■ **EXTRAIT DU DOCUMENT**
::::::::::

Don Juan s'énerve à la Tempête

Anne Coutureau met en scène son Don Juan au théâtre de la Tempête. Surprenant, déroutant et très contemporain.

Il est assis sur un banc, en train de se changer. En fait de rubans et de dorures, de hauts de chausse et de passement aux jambes, Dom Juan ajuste son jean et son gilet sous un blouson de cuir bien cintré. Sganarelle, son valet, sweat à capuche et chaussures montantes, attend de pouvoir parler. Dom Juan, un « grand seigneur méchant homme » qu’il ne faut pas trop chatouiller. Du genre calme et posé, mais quand ça part ça part. Je reboutonne mes manches, je vérifie mon look, ok Sganarelle je t’écoute, mais faudrait voir à pas dépasser les limites.

Dans cette scène 2 de la pièce de Molière, le maître explique à son serviteur pourquoi il séduit, puis abandonne, comme il vient de le faire de Don Elvire, arrachée au couvent et dont les frères le poursuivent: « la constance n’est bonne que pour des ridicules, toutes les belles ont droit de nous charmer, et l’avantage d’être rencontrée la première, ne doit point dérober aux autres les justes prétentions qu’elles ont toutes sur nos cœurs ». Tremblant, le valet tente de ramener son maître à de plus justes sentiments. Peine perdue. Don Juan continuera à séduire et à trahir, jusqu’à sa perte, ignorant ou défiant les signes et les avertissements que le ciel ou la providence lui envoient.

Ce dont Juan XXIème siècle a tous les travers du mâle moderne

Dans la mise en scène d’Anne Coutureau au théâtre de la Tempête, Don Juan est un fils de famille fatigué et jouisseur, pas toujours maître de ses émotions. Retenez le ou il va faire un malheur. Surprenant, déroutant et très contemporain. Ce Don Juan XXIème siècle a tous les travers du mâle moderne, esclave de ses désirs, défiant un Dieu auquel il voudrait ne pas croire juste pour qu’enfin quelqu’un lui dise non. Il est vrai que son père, Dom Louis, avec son vieux manteau sans forme, a tout d’un de ces géniteurs démissionnaires qui se rendent comptent un peu tard qu’ils ont manqué un épisode. Il soufflait chez Molière, comme chez Tirso de Molina, Da Ponte et Pouchkine, comme un vent de révolte contre les puissances conjuguées de l’ordre établi et de la transcendance.

::::::::::

■ **CONSIGNE A**
Indiquez combien de lignes des enregistrements contiennent la chaîne « Veterinarian », en donnant seulement ce nombre.
Ces enregistrements n'ont aucun rapport avec l'extrait.

::::::::::

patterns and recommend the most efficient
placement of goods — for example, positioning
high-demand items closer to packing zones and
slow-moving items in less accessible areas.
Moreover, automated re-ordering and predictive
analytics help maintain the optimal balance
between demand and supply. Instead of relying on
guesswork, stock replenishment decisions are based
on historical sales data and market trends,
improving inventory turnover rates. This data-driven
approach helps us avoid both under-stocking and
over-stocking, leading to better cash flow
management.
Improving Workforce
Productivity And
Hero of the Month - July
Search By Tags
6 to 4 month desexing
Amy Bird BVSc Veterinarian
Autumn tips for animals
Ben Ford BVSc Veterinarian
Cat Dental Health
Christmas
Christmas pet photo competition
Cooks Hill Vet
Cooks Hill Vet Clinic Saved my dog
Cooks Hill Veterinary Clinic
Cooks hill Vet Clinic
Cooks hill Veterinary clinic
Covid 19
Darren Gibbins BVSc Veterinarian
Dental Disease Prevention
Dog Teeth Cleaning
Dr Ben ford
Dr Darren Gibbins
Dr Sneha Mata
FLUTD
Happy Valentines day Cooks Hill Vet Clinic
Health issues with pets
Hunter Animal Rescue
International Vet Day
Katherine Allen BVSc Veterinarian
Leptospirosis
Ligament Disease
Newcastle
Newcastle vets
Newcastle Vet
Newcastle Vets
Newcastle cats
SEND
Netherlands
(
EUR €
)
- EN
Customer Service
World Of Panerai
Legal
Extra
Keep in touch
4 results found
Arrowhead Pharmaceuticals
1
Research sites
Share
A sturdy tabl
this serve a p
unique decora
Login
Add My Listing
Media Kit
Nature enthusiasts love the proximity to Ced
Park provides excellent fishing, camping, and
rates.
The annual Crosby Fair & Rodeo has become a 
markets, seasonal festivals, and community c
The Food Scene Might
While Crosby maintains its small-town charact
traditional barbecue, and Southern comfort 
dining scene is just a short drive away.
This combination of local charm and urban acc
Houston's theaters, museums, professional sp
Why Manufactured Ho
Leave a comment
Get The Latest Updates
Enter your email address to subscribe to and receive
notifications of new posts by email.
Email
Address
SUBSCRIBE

::::::::::

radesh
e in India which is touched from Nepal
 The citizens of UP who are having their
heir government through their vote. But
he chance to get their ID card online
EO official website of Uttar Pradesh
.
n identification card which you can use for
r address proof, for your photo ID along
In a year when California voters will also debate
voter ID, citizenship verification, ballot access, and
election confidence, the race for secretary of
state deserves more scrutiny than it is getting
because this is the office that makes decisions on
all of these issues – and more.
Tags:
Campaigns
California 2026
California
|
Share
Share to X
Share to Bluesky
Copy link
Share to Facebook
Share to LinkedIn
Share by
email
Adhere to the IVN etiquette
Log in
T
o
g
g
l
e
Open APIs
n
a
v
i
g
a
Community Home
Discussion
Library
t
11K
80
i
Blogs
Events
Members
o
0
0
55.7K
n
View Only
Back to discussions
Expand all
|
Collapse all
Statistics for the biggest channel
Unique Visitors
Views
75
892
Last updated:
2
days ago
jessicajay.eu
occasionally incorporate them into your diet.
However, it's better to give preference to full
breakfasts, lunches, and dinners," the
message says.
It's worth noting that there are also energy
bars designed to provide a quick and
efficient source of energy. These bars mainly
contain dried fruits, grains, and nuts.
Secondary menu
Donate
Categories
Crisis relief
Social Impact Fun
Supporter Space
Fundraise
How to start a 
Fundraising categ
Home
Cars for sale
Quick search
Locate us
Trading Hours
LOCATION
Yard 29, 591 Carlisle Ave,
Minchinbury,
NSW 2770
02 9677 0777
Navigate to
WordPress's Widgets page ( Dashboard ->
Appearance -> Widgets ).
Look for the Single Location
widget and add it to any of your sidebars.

::::::::::

■ **CONSIGNE B**
Citez le passage de l'extrait sur Don Juan qui va de « Anne Coutureau met » jusqu'à « dépasser les limites. » inclus.

■ **RÉPONSE RÉDIGÉE A**
4

■ **RÉPONSE RÉDIGÉE B**
Anne Coutureau met en scène son Don Juan au théâtre de la Tempête. Surprenant, déroutant et très contemporain.

Il est assis sur un banc, en train de se changer. En fait de rubans et de dorures, de hauts de chausse et de passement aux jambes, Dom Juan ajuste son jean et son gilet sous un blouson de cuir bien cintré. Sganarelle, son valet, sweat à capuche et chaussures montantes, attend de pouvoir parler. Dom Juan, un « grand seigneur méchant homme » qu’il ne faut pas trop chatouiller. Du genre calme et posé, mais quand ça part ça part. Je reboutonne mes manches, je vérifie mon look, ok Sganarelle je t’écoute, mais faudrait voir à pas dépasser les limites.